I thought immediately of this anecdote when I heard last Friday that the EU had been awarded this year’s Nobel Peace Prize. Nobody can be certain that, if the EU had not been created, Europe would have witnessed at some stage in the last 60 years a repeat of the devastating wars to which it was host – and which drew in many other parts of the world – in the first half of the twentieth century. For sure, the NATO and the American military presence not only helped to secure Western Europe against possible Soviet Communist military aggression, but also to ensure the peace between the West European powers. For sure, the stabilization and expansion of democracy and high levels of material prosperity also played their part. But, at the very least, the EU provided additional insurance against the recurrence of war between its – ever more numerous – member states. In this sense, unwittingly, my friend’s American neighbour provided an accurate characterization of the EU’s principal historical function – and purpose. Just like a conventional insurance policy, it comes with a cost – but when you think about it carefully, would you really want to do without it?
To recall the ‘insurance’ function of the EU today is not untimely. For at no time in the last forty years has the European integration process looked as fragile and vulnerable as since the Euro zone crisis broke out in 2010. For the first time since the mid-1960s there is a serious prospect that this process will unwind and that at least one member – no less than the UK, along with France and Germany one of the ‘big three’ – will end up leaving the EU altogether. The rise across large parts of Europe of national-populist parties and in some countries of overtly extreme right-wing and racist ones reminds us that the ‘old demons’ that wrought so much havoc in Europe and further afield before the EU was born have not been entirely put to rest after all.
Even if, as a peace-maker, the EU had done such a good job as to make itself historically redundant, it might still have other useful functions to perform. Without it, how certain is it that the Single Market, so laboriously constructed since the late 1980s, would resist the forces of national protectionism that an on-going economic crisis may unleash? And, without the Single Market, how good would be the prospects of European-based firms of standing up to the competition of their American, Chinese, and Indian counterparts, all of whom have the advantage of domestic markets of continental dimensions that in future will increasingly dwarf those of any single EU member state? Is a ‘competitive’ European economy imaginable without the EU?

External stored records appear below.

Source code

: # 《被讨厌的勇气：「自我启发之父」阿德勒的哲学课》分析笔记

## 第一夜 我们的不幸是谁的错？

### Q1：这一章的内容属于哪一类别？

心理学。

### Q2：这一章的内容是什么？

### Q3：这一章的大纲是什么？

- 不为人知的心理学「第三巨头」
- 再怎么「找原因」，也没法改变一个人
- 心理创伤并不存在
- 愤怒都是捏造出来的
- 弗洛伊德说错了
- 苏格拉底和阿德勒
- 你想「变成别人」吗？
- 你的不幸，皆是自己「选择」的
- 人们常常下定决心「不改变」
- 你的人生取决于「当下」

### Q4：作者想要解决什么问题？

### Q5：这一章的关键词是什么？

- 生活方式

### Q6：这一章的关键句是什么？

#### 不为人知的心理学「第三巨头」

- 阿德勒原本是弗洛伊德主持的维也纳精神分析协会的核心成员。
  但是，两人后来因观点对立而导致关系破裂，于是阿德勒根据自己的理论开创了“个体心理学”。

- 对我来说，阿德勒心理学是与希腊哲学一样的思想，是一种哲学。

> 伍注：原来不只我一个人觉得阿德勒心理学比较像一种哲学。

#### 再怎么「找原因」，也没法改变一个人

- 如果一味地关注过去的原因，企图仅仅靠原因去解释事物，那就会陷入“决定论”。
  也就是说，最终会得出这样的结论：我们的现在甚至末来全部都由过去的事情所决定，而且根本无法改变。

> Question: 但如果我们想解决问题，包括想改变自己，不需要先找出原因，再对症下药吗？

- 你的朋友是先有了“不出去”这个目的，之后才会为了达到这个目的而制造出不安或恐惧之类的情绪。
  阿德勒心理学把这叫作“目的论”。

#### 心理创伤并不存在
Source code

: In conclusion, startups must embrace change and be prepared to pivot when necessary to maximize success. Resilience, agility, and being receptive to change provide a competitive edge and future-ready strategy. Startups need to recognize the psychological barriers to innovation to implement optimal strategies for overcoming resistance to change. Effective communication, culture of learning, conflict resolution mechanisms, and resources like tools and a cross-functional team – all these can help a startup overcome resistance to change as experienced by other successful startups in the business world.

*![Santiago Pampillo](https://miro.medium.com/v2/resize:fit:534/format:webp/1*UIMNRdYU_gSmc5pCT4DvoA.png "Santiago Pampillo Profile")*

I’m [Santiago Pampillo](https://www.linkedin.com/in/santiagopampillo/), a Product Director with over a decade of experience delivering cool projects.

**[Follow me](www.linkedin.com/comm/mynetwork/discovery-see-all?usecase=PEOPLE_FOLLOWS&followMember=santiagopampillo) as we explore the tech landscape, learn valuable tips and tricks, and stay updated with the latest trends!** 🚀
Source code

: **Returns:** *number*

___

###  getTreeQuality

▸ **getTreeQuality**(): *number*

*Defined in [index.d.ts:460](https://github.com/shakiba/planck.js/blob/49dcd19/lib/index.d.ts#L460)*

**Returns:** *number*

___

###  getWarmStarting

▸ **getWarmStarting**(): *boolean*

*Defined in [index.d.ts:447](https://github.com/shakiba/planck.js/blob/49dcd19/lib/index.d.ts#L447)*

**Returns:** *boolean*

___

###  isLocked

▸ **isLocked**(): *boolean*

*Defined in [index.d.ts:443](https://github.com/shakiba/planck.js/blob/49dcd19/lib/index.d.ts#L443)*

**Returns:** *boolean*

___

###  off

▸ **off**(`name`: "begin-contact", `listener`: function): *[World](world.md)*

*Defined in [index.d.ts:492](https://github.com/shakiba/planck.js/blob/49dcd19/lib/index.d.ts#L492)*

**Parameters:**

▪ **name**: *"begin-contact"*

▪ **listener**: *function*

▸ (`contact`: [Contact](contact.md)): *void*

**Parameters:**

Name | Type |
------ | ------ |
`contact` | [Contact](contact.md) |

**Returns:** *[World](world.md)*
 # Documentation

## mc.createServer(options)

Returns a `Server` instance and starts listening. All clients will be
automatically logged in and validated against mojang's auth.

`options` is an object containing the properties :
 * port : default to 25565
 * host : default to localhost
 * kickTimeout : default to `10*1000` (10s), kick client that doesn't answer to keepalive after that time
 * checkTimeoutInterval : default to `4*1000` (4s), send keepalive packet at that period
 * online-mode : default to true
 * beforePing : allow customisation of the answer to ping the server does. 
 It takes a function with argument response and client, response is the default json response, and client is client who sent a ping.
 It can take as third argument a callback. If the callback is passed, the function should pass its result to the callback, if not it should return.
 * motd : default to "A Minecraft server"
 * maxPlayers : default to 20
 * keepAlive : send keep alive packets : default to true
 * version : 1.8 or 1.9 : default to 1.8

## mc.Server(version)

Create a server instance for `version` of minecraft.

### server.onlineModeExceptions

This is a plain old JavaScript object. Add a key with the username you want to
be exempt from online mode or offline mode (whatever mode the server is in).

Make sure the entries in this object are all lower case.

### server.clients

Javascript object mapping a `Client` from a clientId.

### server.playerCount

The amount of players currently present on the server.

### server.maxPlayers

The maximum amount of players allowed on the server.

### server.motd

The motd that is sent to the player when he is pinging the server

As significantly as the EU has contributed to fostering peace and free economic exchange between the member states, however, it has become steadily less popular among its citizens. As the former Commission president, Jacques Delors, used to say, ‘no-one can fall in love with a Single Market’. Still less likely is that citizens will develop fond feelings towards an organization whose principal role in the current crisis is that of a relentless enforcer of financial austerity. The terms of the Rome and Maastricht treaties give sound money (and market liberalization) quasi-constitutional status and priority in the EU. But, as the Euro zone moves towards a more centralized fiscal policy, as it must if the EU wishes to save the Euro, it will have to increase the volume of financial transfers from ‘creditor’ to ‘debtor’ member states. Or run a growing risk that this noble experiment will collapse amidst intensifying distributional conflicts within and between the member states. Whether such a ‘new deal’ will prove politically feasible is the proverbial $64,000 question that now hangs over the EU’s future.